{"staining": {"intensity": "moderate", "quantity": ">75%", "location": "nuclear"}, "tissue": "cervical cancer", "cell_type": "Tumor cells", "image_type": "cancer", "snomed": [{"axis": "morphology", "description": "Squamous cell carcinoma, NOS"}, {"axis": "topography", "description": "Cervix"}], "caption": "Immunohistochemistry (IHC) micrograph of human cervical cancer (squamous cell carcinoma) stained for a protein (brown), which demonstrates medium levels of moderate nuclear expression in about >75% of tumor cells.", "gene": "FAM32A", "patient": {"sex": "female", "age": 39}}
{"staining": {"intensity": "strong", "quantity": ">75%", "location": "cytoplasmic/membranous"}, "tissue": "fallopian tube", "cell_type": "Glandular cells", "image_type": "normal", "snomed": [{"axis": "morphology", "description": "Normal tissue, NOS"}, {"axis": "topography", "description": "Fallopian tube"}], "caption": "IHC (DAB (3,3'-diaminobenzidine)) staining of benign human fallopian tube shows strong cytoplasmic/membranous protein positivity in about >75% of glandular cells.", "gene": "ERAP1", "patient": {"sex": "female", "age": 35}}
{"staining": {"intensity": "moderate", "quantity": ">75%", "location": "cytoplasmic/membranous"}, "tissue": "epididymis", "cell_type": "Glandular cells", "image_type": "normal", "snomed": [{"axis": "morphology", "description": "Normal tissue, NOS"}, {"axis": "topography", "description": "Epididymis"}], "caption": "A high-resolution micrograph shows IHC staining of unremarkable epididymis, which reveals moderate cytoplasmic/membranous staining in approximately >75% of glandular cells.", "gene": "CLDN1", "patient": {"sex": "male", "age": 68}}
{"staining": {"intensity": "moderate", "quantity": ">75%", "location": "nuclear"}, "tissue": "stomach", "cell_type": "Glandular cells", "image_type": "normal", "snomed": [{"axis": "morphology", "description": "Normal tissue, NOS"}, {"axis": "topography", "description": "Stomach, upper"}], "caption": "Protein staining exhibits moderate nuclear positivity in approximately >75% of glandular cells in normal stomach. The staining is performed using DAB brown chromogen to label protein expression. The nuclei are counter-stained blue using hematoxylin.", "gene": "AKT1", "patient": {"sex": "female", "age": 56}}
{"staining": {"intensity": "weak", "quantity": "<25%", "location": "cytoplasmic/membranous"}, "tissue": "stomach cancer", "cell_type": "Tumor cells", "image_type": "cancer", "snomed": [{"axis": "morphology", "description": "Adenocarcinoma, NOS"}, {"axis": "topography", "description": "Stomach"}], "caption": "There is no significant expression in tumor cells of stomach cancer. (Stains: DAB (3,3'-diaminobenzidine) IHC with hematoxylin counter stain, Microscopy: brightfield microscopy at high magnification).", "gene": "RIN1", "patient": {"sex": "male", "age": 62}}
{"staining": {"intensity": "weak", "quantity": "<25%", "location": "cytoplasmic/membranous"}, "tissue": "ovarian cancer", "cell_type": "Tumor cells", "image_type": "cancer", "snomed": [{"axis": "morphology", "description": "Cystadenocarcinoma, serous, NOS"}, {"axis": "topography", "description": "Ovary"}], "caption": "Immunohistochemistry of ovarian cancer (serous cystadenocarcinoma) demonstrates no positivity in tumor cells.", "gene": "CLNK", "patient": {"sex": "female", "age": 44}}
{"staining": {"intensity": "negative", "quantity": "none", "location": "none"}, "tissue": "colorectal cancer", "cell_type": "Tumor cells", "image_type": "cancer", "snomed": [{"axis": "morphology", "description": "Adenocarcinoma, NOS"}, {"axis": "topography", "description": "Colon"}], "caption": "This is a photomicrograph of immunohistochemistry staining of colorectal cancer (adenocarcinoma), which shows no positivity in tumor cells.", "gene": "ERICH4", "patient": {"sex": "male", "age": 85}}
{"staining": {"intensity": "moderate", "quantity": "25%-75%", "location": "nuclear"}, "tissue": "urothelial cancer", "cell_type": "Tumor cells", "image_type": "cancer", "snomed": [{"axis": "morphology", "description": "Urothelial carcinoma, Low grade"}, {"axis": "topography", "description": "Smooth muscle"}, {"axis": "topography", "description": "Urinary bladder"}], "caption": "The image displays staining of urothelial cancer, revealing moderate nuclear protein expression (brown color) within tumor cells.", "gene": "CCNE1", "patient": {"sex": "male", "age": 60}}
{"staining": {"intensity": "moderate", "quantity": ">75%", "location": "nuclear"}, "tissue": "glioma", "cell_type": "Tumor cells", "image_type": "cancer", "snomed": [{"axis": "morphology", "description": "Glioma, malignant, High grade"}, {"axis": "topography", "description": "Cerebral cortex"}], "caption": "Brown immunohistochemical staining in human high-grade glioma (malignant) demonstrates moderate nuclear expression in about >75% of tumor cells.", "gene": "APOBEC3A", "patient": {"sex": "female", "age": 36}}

——————

> _Aim of the task_: Where the word "grade" is present in a line of the listing, copy that line.

> _Solved problem_:
{"staining": {"intensity": "moderate", "quantity": "25%-75%", "location": "nuclear"}, "tissue": "urothelial cancer", "cell_type": "Tumor cells", "image_type": "cancer", "snomed": [{"axis": "morphology", "description": "Urothelial carcinoma, Low grade"}, {"axis": "topography", "description": "Smooth muscle"}, {"axis": "topography", "description": "Urinary bladder"}], "caption": "The image displays staining of urothelial cancer, revealing moderate nuclear protein expression (brown color) within tumor cells.", "gene": "CCNE1", "patient": {"sex": "male", "age": 60}}
{"staining": {"intensity": "moderate", "quantity": ">75%", "location": "nuclear"}, "tissue": "glioma", "cell_type": "Tumor cells", "image_type": "cancer", "snomed": [{"axis": "morphology", "description": "Glioma, malignant, High grade"}, {"axis": "topography", "description": "Cerebral cortex"}], "caption": "Brown immunohistochemical staining in human high-grade glioma (malignant) demonstrates moderate nuclear expression in about >75% of tumor cells.", "gene": "APOBEC3A", "patient": {"sex": "female", "age": 36}}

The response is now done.